One of the new provisions reads as follows:

“Any person who engages in disorderly conduct or utters loud, threatening, offensive, or abusive language that disrupts, disturbs, or otherwise impedes the orderly conduct of any City Commission Meeting and the conducting of City business, shall at the discretion of the Mayor or a majority of the Commission, be barred from further audience before the City Commission during that meeting.”

There is no mention about ordering deputies to expel a speaker who violates that rule.

Another provision had been stricken from the new rules.

“Personal attacks shall be ruled out of order by the Mayor,” appears with a line through the words.

Herzberg said she and the other members of the City Commission “understand where freedom of speech stops and where personal attacks, and profanity and vulgarity begins.”

The possibility or threat of a lawsuit over the First Amendment loomed over the commission.

“The citizens are going to be the ones to foot that bill if we get sued,” Commissioner Chris Nabicht said, adding anyone speaking to the meeting should “do it in an orderly and respectful way.”

The situation was confusing to Commissioner Loren King, who questioned how anyone using abusive or offensive language would be disciplined.

“That’s double talk,” he said.

King also panned the idea of letting a majority of the City Commission decide if an unruly speaker should be stopped, rather than relying on the mayor alone to rule on who is speaking and what is being said.

“Madam, you’re in charge,” he told Herzberg.
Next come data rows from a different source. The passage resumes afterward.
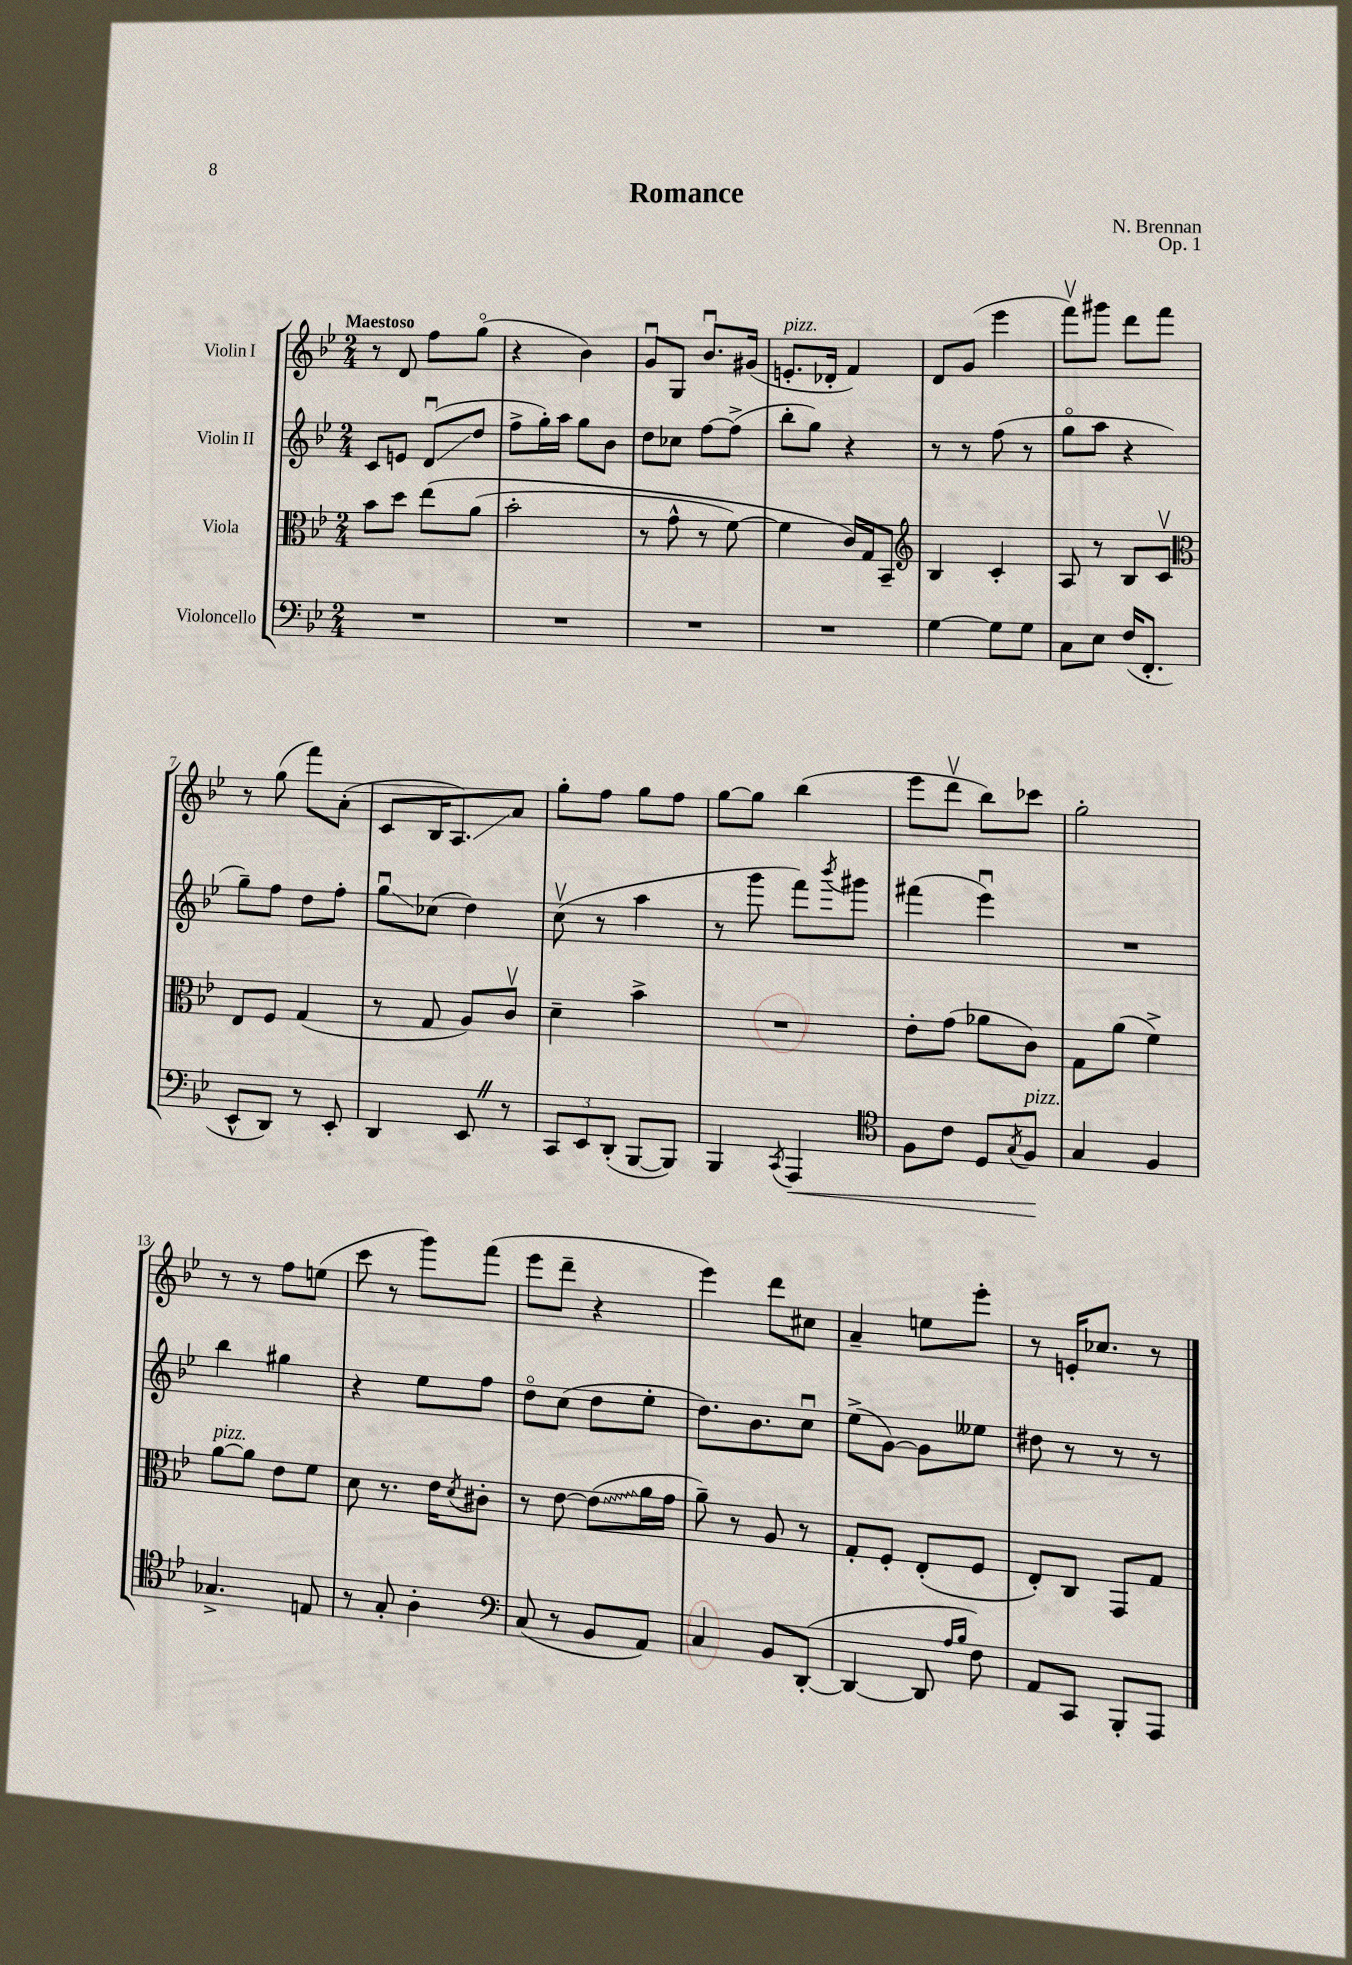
\header { title = "Romance" composer = "N. Brennan" opus = "Op. 1" }
<<
\new StaffGroup <<
\new Staff = "s0" \with { instrumentName = "Violin I" } {
    \clef treble \key bes \major \numericTimeSignature \time 2/4 \tempo "Maestoso"
    r8 d'8 f''8 g''8\flageolet( |
    r4 bes'4) |
    g'8\downbow g8 bes'8.\downbow gis'16( |
    e'8.-.^\markup { \italic "pizz." } des'16-. f'4) |
    d'8 g'8( ees'''4 |
    f'''8\upbow) gis'''8 d'''8 f'''8 |
    r8 g''8( f'''8) a'8-.( |
    c'8 bes16 a8.\glissando) a'8 |
    g''8-. f''8 g''8 f''8 |
    g''8~ g''8 bes''4( |
    ees'''8 d'''8\upbow bes''8) ces'''8 |
    g''2-. |
    r8 r8 f''8 e''8( |
    c'''8 r8 g'''8) f'''8( |
    ees'''8 d'''8-- r4 |
    ees'''4) d'''8 cis''8 |
    a'4-- e''8 ees'''8-. |
    r8 e'16-. ces''8. r8 \bar "|." |
}
\new Staff = "s1" \with { instrumentName = "Violin II" } {
    \clef treble \key bes \major \numericTimeSignature \time 2/4
    c'8 e'8 d'8\downbow\glissando( d''8 |
    f''8-> g''16-.) a''16 g''8 bes'8 |
    d''8 ces''8 f''8~ f''8->( |
    bes''8-. g''8) r4 |
    r8 r8 f''8( r8 |
    g''8\flageolet a''8 r4 |
    g''8--) f''8 d''8 f''8-. |
    g''8\downbow\glissando ces''8( d''4) |
    c''8\upbow( r8 a''4 |
    r8 g'''8 f'''8) \acciaccatura { bes'''8 } gis'''8 |
    fis'''4( ees'''4\downbow) |
    R2 |
    bes''4 gis''4 |
    r4 ees''8 f''8 |
    d''8\flageolet c''8( d''8 ees''8-. |
    d''8.) bes'8. c''8\downbow |
    ees''8->( g'8~) g'8 eeses''8 |
    dis''8 r8 r8 r8 \bar "|." |
}
\new Staff = "s2" \with { instrumentName = "Viola" } {
    \clef alto \key bes \major \numericTimeSignature \time 2/4
    bes'8 d''8 ees''8\( a'8( |
    bes'2-. |
    r8 g'8-^ r8 f'8~) |
    f'4 c'16\) g16 bes,8-- |
    \clef treble bes4 c'4-. |
    a8 r8 bes8 c'8\upbow |
    \clef alto ees8 f8 g4( |
    r8 g8 a8) c'8\upbow |
    d'4-- bes'4-> |
    R2 |
    ees'8-. g'8( aes'8 c'8) |
    g8 a'8( f'4->) |
    a'8~^\markup { \italic "pizz." } a'8 ees'8 f'8 |
    d'8 r8. ees'16 \acciaccatura { d'8 } cis'8-. |
    r8 ees'8~ \once \override Glissando.style = #'zigzag ees'8\glissando( a'16 g'16 |
    a'8--) r8 a8 r8 |
    g8-. f8-. ees8-.( f8 |
    ees8-.) c8 g,8 g8 \bar "|." |
}
\new Staff = "s3" \with { instrumentName = "Violoncello" } {
    \clef bass \key bes \major \numericTimeSignature \time 2/4
    R2 |
    R2 |
    R2 |
    R2 |
    g4~ g8 g8 |
    c8 ees8 f16( f,8.-. |
    ees,8-^ d,8) r8 ees,8-. |
    d,4 ees,8 \once \override BreathingSign.text = \markup { \musicglyph "scripts.caesura.straight" } \breathe r8 |
    \tuplet 3/2 { c,8 ees,8 d,8-.( } bes,,8~ bes,,8) |
    bes,,4 \acciaccatura { c,8 } a,,4\< |
    \clef tenor f8 c'8 d8 \acciaccatura { g8 } f8\!^\markup { \italic "pizz." } |
    g4 f4 |
    ges4.-> e8 |
    r8 g8-. a4-. |
    \clef bass c8( r8 bes,8 a,8) |
    c4 bes,8 d,8~-.( |
    d,4~ d,8 \grace { a16 bes16 } f8) |
    a,8 c,8 bes,,8-. a,,8 \bar "|." |
}
>>
>>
As the night wore on, the City Commission continued to debate the details of the rule changes. Commissioner Maritza Avila-Vazquez suggested the matter be discussed further in a workshop, or informal meeting of the commission, “or we’re going to have breakfast here.”

“I would like to put this in a workshop, because I would like to have another [legal] opinion,” Commissioner Anita Bradford said. “Let’s just make 1,000 percent sure that we’re covered.”

The commission will resume its discussion of its meeting rules and operating guidelines in a workshop Monday, July 8. The meeting begins at 5:30 p.m. at Deltona City Hall, 2345 Providence Blvd., and is open to the public.